Re: The Battle for Berkeley 3.0 Was a Fight Against Antifa

PostPosted: Thu Jun 01, 2017 12:49 pm
by Ian C. Kuzushi
So, how many people have Antifa killed in the last few weeks, months, or years? Seems that some people who are so concerned about a bit of fisticuffs on a MA board couldn't care less about the increase in murders carried out by white nationalists.



On May 20, Richard Collins III, a black, 23-year-old U.S. Army second lieutenant, was murdered while visiting the University of Maryland by a member of a Facebook group called “Alt-Reich: Nation.” According to University of Maryland police chief David Mitchell, the group promotes “despicable” prejudice against minorities “and especially African-Americans.”

On May 26, 53-year-old U.S. Army veteran Rick Best and 23-year-old recent university graduate Taliesin Myrddin Namkai-Meche were murdered, while 21-year-old poet Micah David-Cole Fletcher was severely injured, by a knife-wielding white supremacist when the three of them tried to prevent him from harassing a Muslim woman in a headscarf on their commuter train in Portland, Oregon.U.S. law enforcement agencies, according to a survey carried out by the Triangle Center on Terrorism and Homeland Security, “consider anti-government violent extremists, not radicalized Muslims, to be the most severe threat of political violence that they face.”

Forget Congressman Duffy: These agencies won’t get much sympathy from their new Republican president either. As Reuters reported in early February, less than two weeks after Trump’s inauguration, the White House expressed a desire to “revamp and rename a U.S. government program designed to counter all violent ideologies so that it focuses solely on Islamist extremism … and would no longer target groups such as white supremacists who have also carried out bombings and shootings in the United States.”

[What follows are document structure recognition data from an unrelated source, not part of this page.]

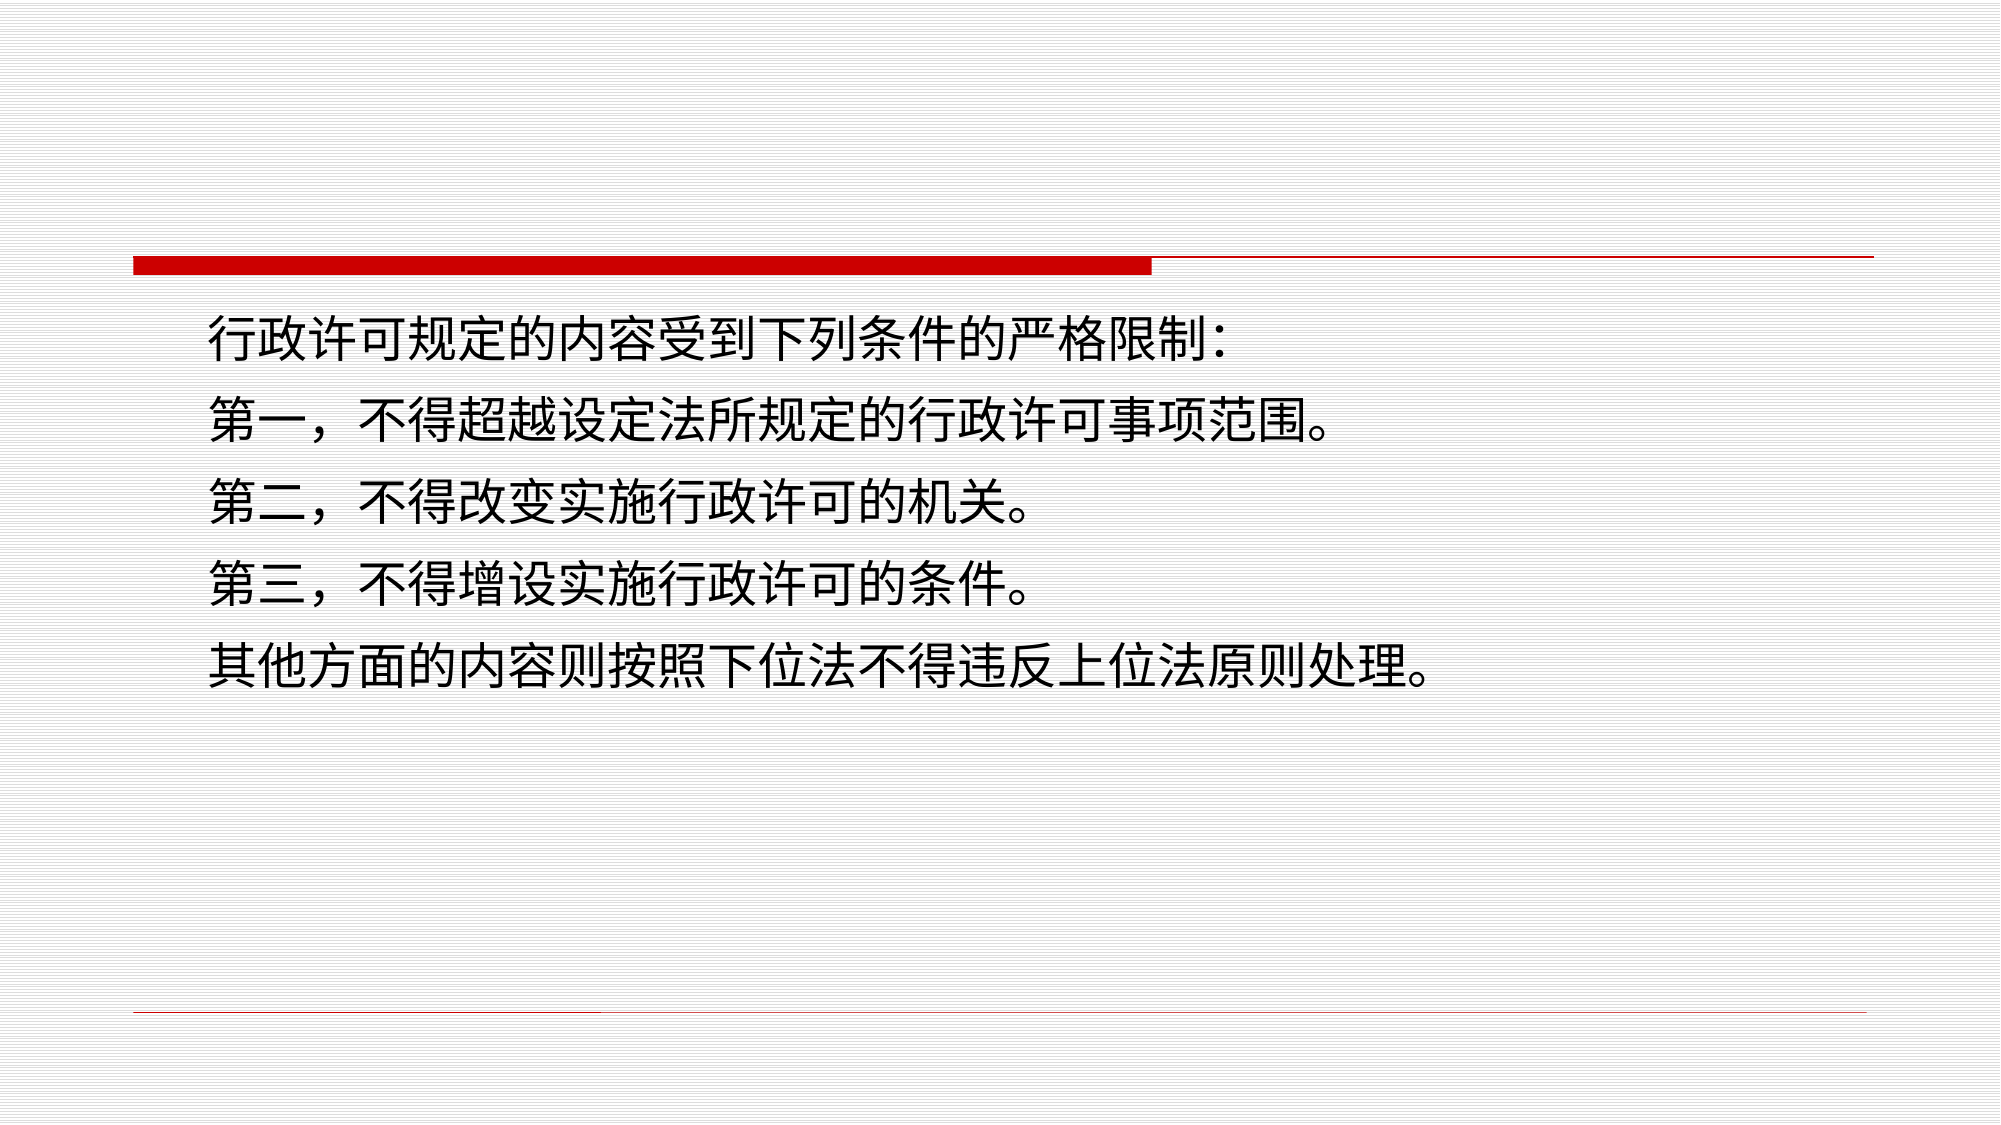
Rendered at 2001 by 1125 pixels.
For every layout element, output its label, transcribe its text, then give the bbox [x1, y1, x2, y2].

list 行政许可规定的内容受到下列条件的严格限制： 第一，不得超越设定法所规定的行政许可事项范围。 第二，不得改变实施行政许可的机关。 第三，不得增设实施行政许可的条件。 其他方面的内容则按照下位法不得违反上位法原则处理。 [123, 287, 1875, 988]
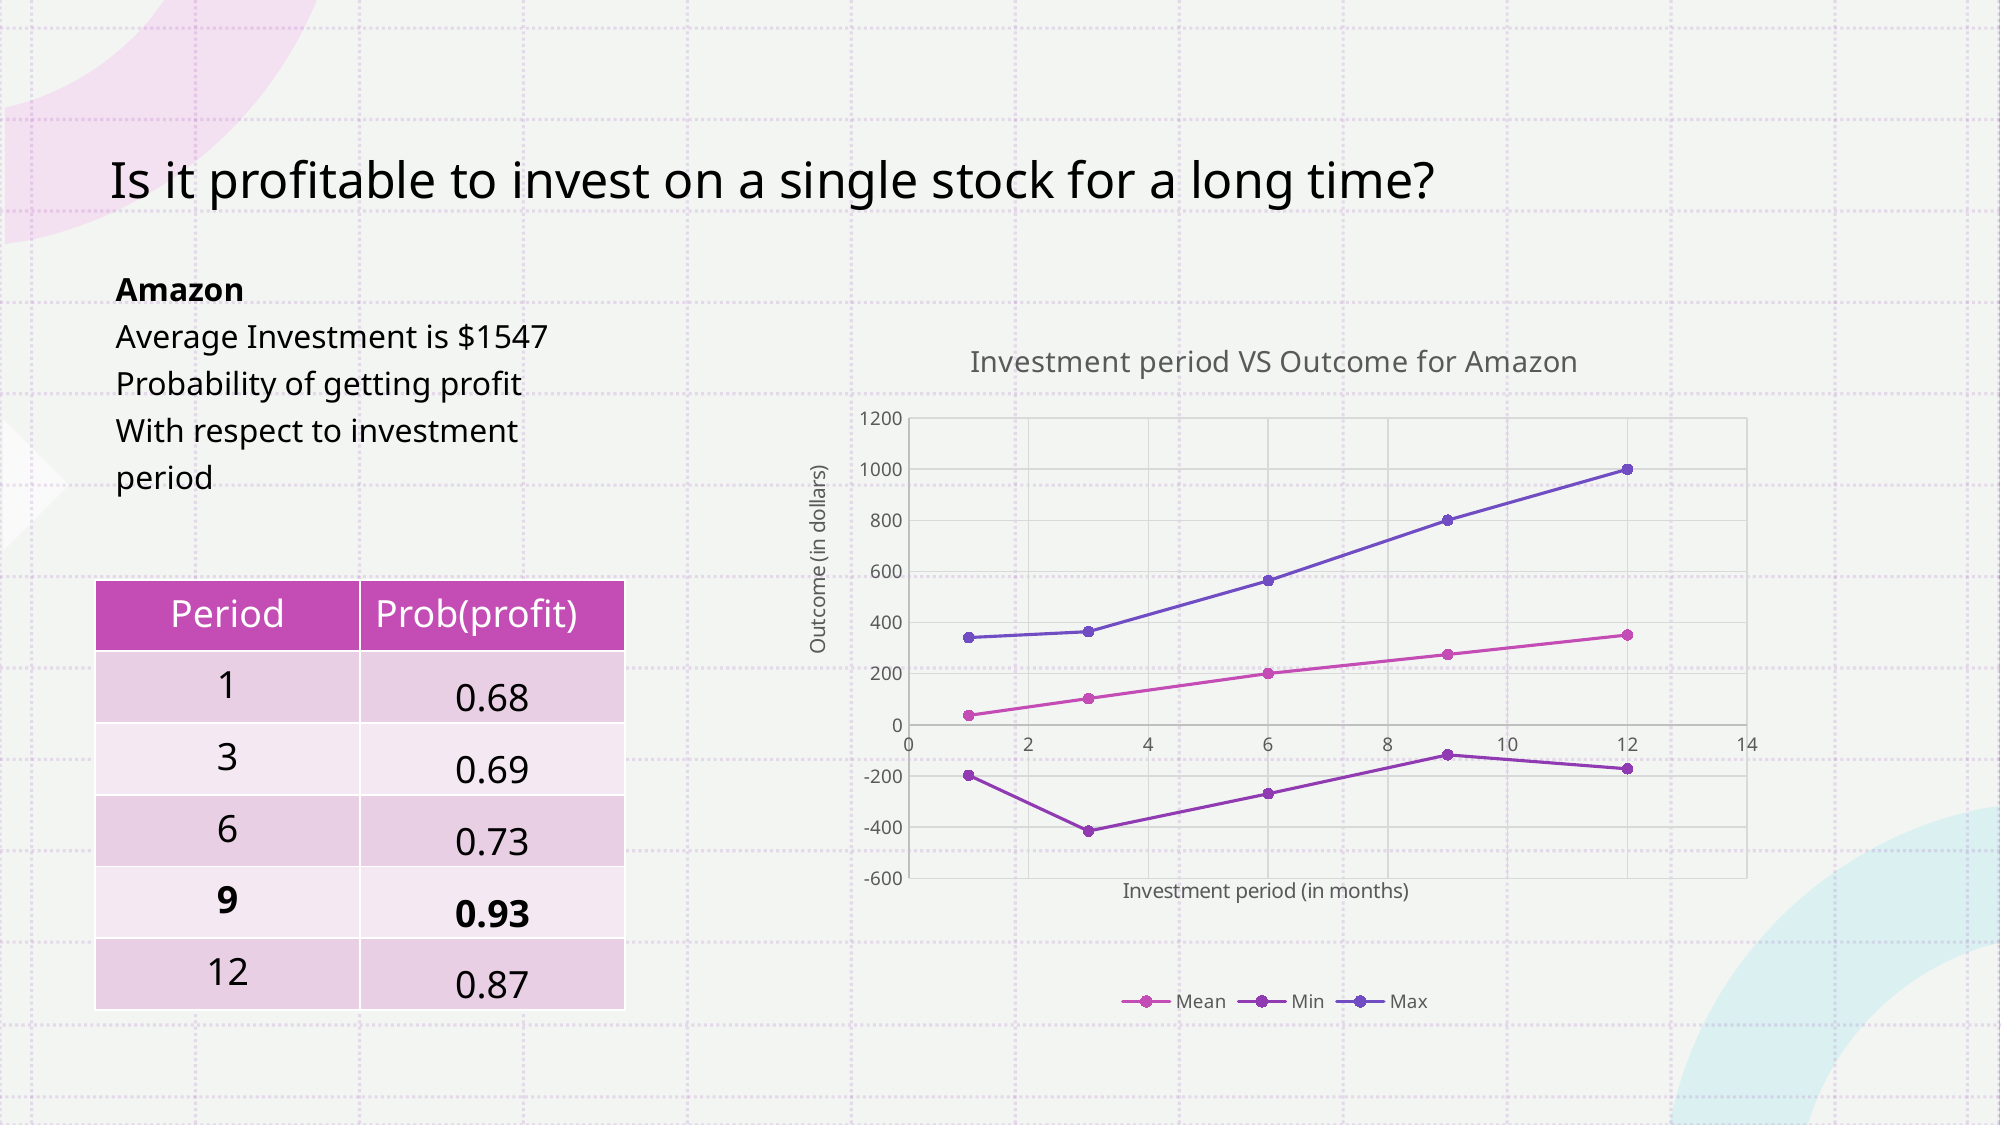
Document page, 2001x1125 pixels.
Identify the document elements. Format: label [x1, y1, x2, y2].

chart [771, 310, 1779, 1021]
text_box [0, 0, 2000, 1125]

The news was met with glee in far-right circles. “Donald Trump,” wrote Andrew Anglin, editor of the neo-Nazi Daily Stormer website, “is setting us free.”

Why would a president who has repeatedly retweeted white supremacist Twitter accounts such as WhiteGenocideTM, appointed a white nationalist to be one of his delegates in California, accepted campaign donations from white nationalist leaders, picked a white nationalist as his chief strategist in the White House, and been officially endorsed by the Ku Klux Klan want to turn a blind eye to the domestic terror threat from white supremacists and nationalists and put American lives in danger?

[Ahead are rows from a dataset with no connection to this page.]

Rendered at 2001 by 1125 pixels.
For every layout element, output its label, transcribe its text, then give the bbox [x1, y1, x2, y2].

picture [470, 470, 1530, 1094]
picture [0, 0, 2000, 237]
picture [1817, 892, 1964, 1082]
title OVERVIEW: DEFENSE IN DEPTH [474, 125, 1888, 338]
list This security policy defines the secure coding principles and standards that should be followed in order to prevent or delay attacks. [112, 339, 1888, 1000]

I couldn’t possibly imagine.


https://theintercept.com/2017/05/31/the ... to-us-all/

This is exatly the sort of thing we can expect when supporters of a White ethnostate are encouraged either overtly or through complicity. Of course, to top it off, we just withdrew from the Paris Accord. I guess if they can't have their way, they will just burn it all down.

Re: The Battle for Berkeley 3.0 Was a Fight Against Antifa

PostPosted: Thu Jun 01, 2017 1:19 pm
by grzegorz
Funny how it works. Yet the people against Antifa won't even touch Portland except to try to discuss how to deal with a knife.

Re: The Battle for Berkeley 3.0 Was a Fight Against Antifa

PostPosted: Thu Jun 01, 2017 2:31 pm
by Ian C. Kuzushi
Sometimes what people don't say is just as telling as what they do say.